Not to Worry! Here’s What to Do if You Slept With Contacts In
Nearly one million people a year in the U.S. end up with a corneal condition called keratitis, and 58,000 find themselves in the ER.
How did they end up in this situation? Some may have slept with contacts in. Others might have forgotten to clean their lenses on time. One thing is certain: practicing poor contact lens hygiene can lead to loads of different issues.
Wearing your contacts to bed on a regular basis isn't just bad practice. It's also dangerous to your eyesight. Contacts can get dirty and harm your eyes no matter how careful you are.
Leaving them in for a nap or bedtime on a regular basis can disrupt the natural balance of your cornea. Bacteria can multiply and bind to your cornea easily. In turn, they can cause an inflammation of the eyes known as keratitis.
It may be that you've never slept with your contacts in. Or you're a frequent offender and you always forget to take them out at night. In any case, you should know what to do after a night of sleeping with lenses in your eyes.
Continue reading to find out what happens to you when you leave your contacts in overnight. And learn what to do to keep your eyes happy and healthy.
What Happens When You Sleep With Contacts In?
Does your optometrist always stress the importance of taking out your contacts at night? He or she’s not just saying this to nag. Sleeping with your lenses in results in less oxygen reaching your eyes. This can lead to dryness and infection.
There are two main complications that can develop: keratitis and corneal neovascularization. Keratitis is an inflammation of the eyes caused by bacteria and overwearing contacts. Neovascularization happens when your eyes get deprived of oxygen for a long period of time.

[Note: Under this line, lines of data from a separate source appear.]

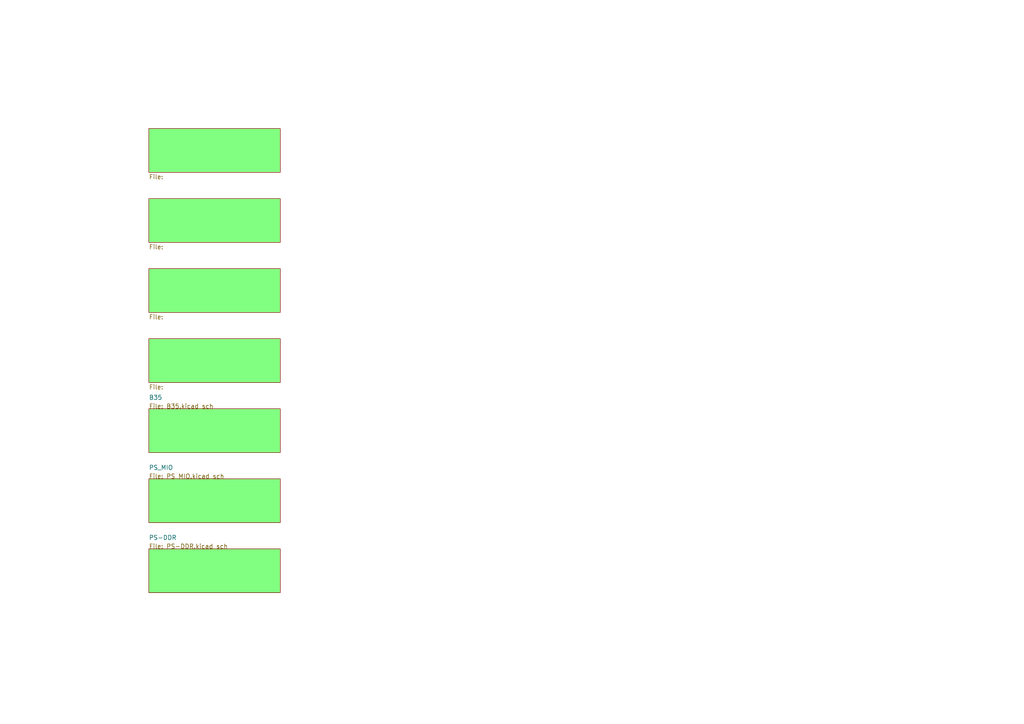
<source format=kicad_sch>
(kicad_sch (version 20230121) (generator eeschema)

  (uuid 7e265894-d432-4f37-8ab4-6b92e20d5cd8)

  (paper "A4")

  (title_block
    (title "ZoM Mod A - FPGA")
    (date "12/16/2014")
    (rev "01")
  )

  


  (sheet (at 43.18 159.2072) (size 38.1 12.7) (fields_autoplaced)
    (stroke (width 0) (type solid) (color 128 0 0 1))
    (fill (color 128 255 128 1.0000))
    (uuid 05b23092-874d-45f9-bed9-8cabce152e81)
    (property "Sheetname" "PS-DDR" (at 43.18 156.6672 0)
      (effects (font (size 1.27 1.27)) (justify left bottom))
    )
    (property "Sheetfile" "PS-DDR.kicad_sch" (at 43.18 159.2072 0)
      (effects (font (size 1.27 1.27)) (justify left bottom))
    )
    (instances
      (project "TE0719"
        (path "/d514f09d-dfc3-4295-ae09-da2acd084311/b4f4a224-ea42-476a-8a80-0b906789a83e" (page "10"))
      )
      (project "FPGA"
        (path "/7e265894-d432-4f37-8ab4-6b92e20d5cd8" (page "8"))
      )
    )
  )

  (sheet (at 43.18 77.9272) (size 38.1 12.7) (fields_autoplaced)
    (stroke (width 0) (type solid) (color 128 0 0 1))
    (fill (color 128 255 128 1.0000))
    (uuid 0e1d8197-c3b0-4db7-a505-0801274644a1)
    (property "Sheetname" "" (at 43.18 77.2156 0)
      (effects (font (size 1.27 1.27)) (justify left bottom))
    )
    (property "Sheetfile" "" (at 43.18 91.2118 0)
      (effects (font (size 1.27 1.27)) (justify left top))
    )
    (instances
      (project "TE0719"
        (path "/d514f09d-dfc3-4295-ae09-da2acd084311/b4f4a224-ea42-476a-8a80-0b906789a83e" (page "#"))
      )
      (project "FPGA"
        (path "/7e265894-d432-4f37-8ab4-6b92e20d5cd8" (page "4"))
      )
    )
  )

  (sheet (at 43.18 138.8872) (size 38.1 12.7) (fields_autoplaced)
    (stroke (width 0) (type solid) (color 128 0 0 1))
    (fill (color 128 255 128 1.0000))
    (uuid 643d02a7-d797-4c7f-a15e-7dd0442a6db9)
    (property "Sheetname" "PS_MIO" (at 43.18 136.3472 0)
      (effects (font (size 1.27 1.27)) (justify left bottom))
    )
    (property "Sheetfile" "PS_MIO.kicad_sch" (at 43.18 138.8872 0)
      (effects (font (size 1.27 1.27)) (justify left bottom))
    )
    (instances
      (project "TE0719"
        (path "/d514f09d-dfc3-4295-ae09-da2acd084311/b4f4a224-ea42-476a-8a80-0b906789a83e" (page "9"))
      )
      (project "FPGA"
        (path "/7e265894-d432-4f37-8ab4-6b92e20d5cd8" (page "7"))
      )
    )
  )

  (sheet (at 43.18 98.2472) (size 38.1 12.7) (fields_autoplaced)
    (stroke (width 0) (type solid) (color 128 0 0 1))
    (fill (color 128 255 128 1.0000))
    (uuid 6b3ea1a2-885f-46b6-a2ef-a59e6e0e547d)
    (property "Sheetname" "" (at 43.18 97.5356 0)
      (effects (font (size 1.27 1.27)) (justify left bottom))
    )
    (property "Sheetfile" "" (at 43.18 111.5318 0)
      (effects (font (size 1.27 1.27)) (justify left top))
    )
    (instances
      (project "TE0719"
        (path "/d514f09d-dfc3-4295-ae09-da2acd084311/b4f4a224-ea42-476a-8a80-0b906789a83e" (page "#"))
      )
      (project "FPGA"
        (path "/7e265894-d432-4f37-8ab4-6b92e20d5cd8" (page "5"))
      )
    )
  )

  (sheet (at 43.18 37.2872) (size 38.1 12.7) (fields_autoplaced)
    (stroke (width 0) (type solid) (color 128 0 0 1))
    (fill (color 128 255 128 1.0000))
    (uuid 81d28927-a6d4-4cc7-a25b-0123e020f2a2)
    (property "Sheetname" "" (at 43.18 36.5756 0)
      (effects (font (size 1.27 1.27)) (justify left bottom))
    )
    (property "Sheetfile" "" (at 43.18 50.5718 0)
      (effects (font (size 1.27 1.27)) (justify left top))
    )
    (instances
      (project "TE0719"
        (path "/d514f09d-dfc3-4295-ae09-da2acd084311/b4f4a224-ea42-476a-8a80-0b906789a83e" (page "#"))
      )
      (project "FPGA"
        (path "/7e265894-d432-4f37-8ab4-6b92e20d5cd8" (page "2"))
      )
    )
  )

  (sheet (at 43.18 57.6072) (size 38.1 12.7) (fields_autoplaced)
    (stroke (width 0) (type solid) (color 128 0 0 1))
    (fill (color 128 255 128 1.0000))
    (uuid 9a5af163-e4be-4167-8112-ace70aa2f736)
    (property "Sheetname" "" (at 43.18 56.8956 0)
      (effects (font (size 1.27 1.27)) (justify left bottom))
    )
    (property "Sheetfile" "" (at 43.18 70.8918 0)
      (effects (font (size 1.27 1.27)) (justify left top))
    )
    (instances
      (project "TE0719"
        (path "/d514f09d-dfc3-4295-ae09-da2acd084311/b4f4a224-ea42-476a-8a80-0b906789a83e" (page "#"))
      )
      (project "FPGA"
        (path "/7e265894-d432-4f37-8ab4-6b92e20d5cd8" (page "3"))
      )
    )
  )

  (sheet (at 43.18 118.5672) (size 38.1 12.7) (fields_autoplaced)
    (stroke (width 0) (type solid) (color 128 0 0 1))
    (fill (color 128 255 128 1.0000))
    (uuid acc821e7-323d-43c4-a4cf-4d957bb4f5e4)
    (property "Sheetname" "B35" (at 43.18 116.0272 0)
      (effects (font (size 1.27 1.27)) (justify left bottom))
    )
    (property "Sheetfile" "B35.kicad_sch" (at 43.18 118.5672 0)
      (effects (font (size 1.27 1.27)) (justify left bottom))
    )
    (instances
      (project "TE0719"
        (path "/d514f09d-dfc3-4295-ae09-da2acd084311/b4f4a224-ea42-476a-8a80-0b906789a83e" (page "8"))
      )
      (project "FPGA"
        (path "/7e265894-d432-4f37-8ab4-6b92e20d5cd8" (page "6"))
      )
    )
  )

  (sheet_instances
    (path "/" (page "1"))
  )
)

</source>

Corneal neovascularization occurs when little blood vessels grow in your cornea to help make up for the lack of oxygen. These new blood vessels are invasive, and can lead to inflammation and scarring. They disrupt your eyesight by threatening the transparency of the cornea.
Of course, corneal neovascularization doesn't happen overnight. Here are some symptoms you might notice after a night of sleeping with your contacts in:
- Eye strain
- Sensitivity to light
You can risk damage to your cornea even after sleeping with your contacts in once. It really depends on how sensitive your eyes are.
If the lens tightens on your eye, it can create tiny tears on your cornea. Corneal tearing leads to an increased risk of inflammation and infection. Prevent this from happening by always taking your lenses out before you sleep.
What About Continuous Wear Lenses?So you take out your lenses before hitting the hay, right? Well, sometimes your forget. There are times when you're too tired and can’t be bothered. And other times, you just don't feel like it: life happens. If you find yourself in these situations often, ask your eye doctor about continuous wear lenses. You can go to bed with them on. They are thinner than daily use lenses and allow more oxygen through. Still, wearing extended wear contacts doesn't mean you never have to take them out. It's still a good idea to sleep without them at least once a week. Giving your eyes more time to recover is always a good thing. So if you can remove them, do so! Many eye care professionals recommend taking any contacts out nightly even if the FDA says they're safe for continuous wear. Allowing your eyes to breathe without any barriers can give you more comfort and less chance of infections.
Do This First After Sleeping With Your Contacts In
You wake up and realize you forgot to take your contacts out the night before. It's not the end of the world, as long as you care for your eyes first thing in the morning.
The first step is taking the contacts out. But doing this might get tricky. Your lenses can stiffen and cling to your eye due to lack of oxygen and moisture. In this case, leave them in for a while and give them a chance to rehydrate.
If you still can't remove them after some time has passed, don't force them out. Instead, resort to your rewetting drops. Apply them according to directions. Do this until your eyes are moist enough to release the contacts.
Once you get them out, avoid cleaning and reinserting them right away. Drop them in their case with solution and use your eyeglasses for the rest of the day. This will give your eyes a chance to relax and restore their moisture balance.
If nothing works and you're still struggling to take your contacts out, call your optometrist. Persistent irritation, discomfort or dryness can all be signs of a more serious issue.
Signs of Infection
What are the signs of eye infection caused by sleeping with your contacts in? The most common ones include:
- Sensitivity to light
- Swelling or inflammation
- Eye pain
- Burning or itching
- Extra tears
- Eye discharge or pus
If you experience any of these symptoms, you might need to book an examination as soon as possible. Remove your contacts and make an appointment with your eye doctor.
Early-stage infections are easy to treat with antibiotic drops. Your optometrist can identify early stages of corneal neovascularization or keratitis and give you the appropriate treatment.
Eye Protection and Contact Care
Our eyes are precious and sensitive. But if you slept with contacts in, it's not the end of the world. Everyone does it at some point. This doesn't mean you should make a habit out of it though.
Remove them right away upon waking. Clean your contacts and put them away. Then moisturize with rewetting drops and wear your glasses to allow your eyes to relax and heal. If symptoms persist, call your optometrist.
What's the best way to avoid this situation and protect your eyes when wearing contacts? Wearing daily lenses and removing them every night!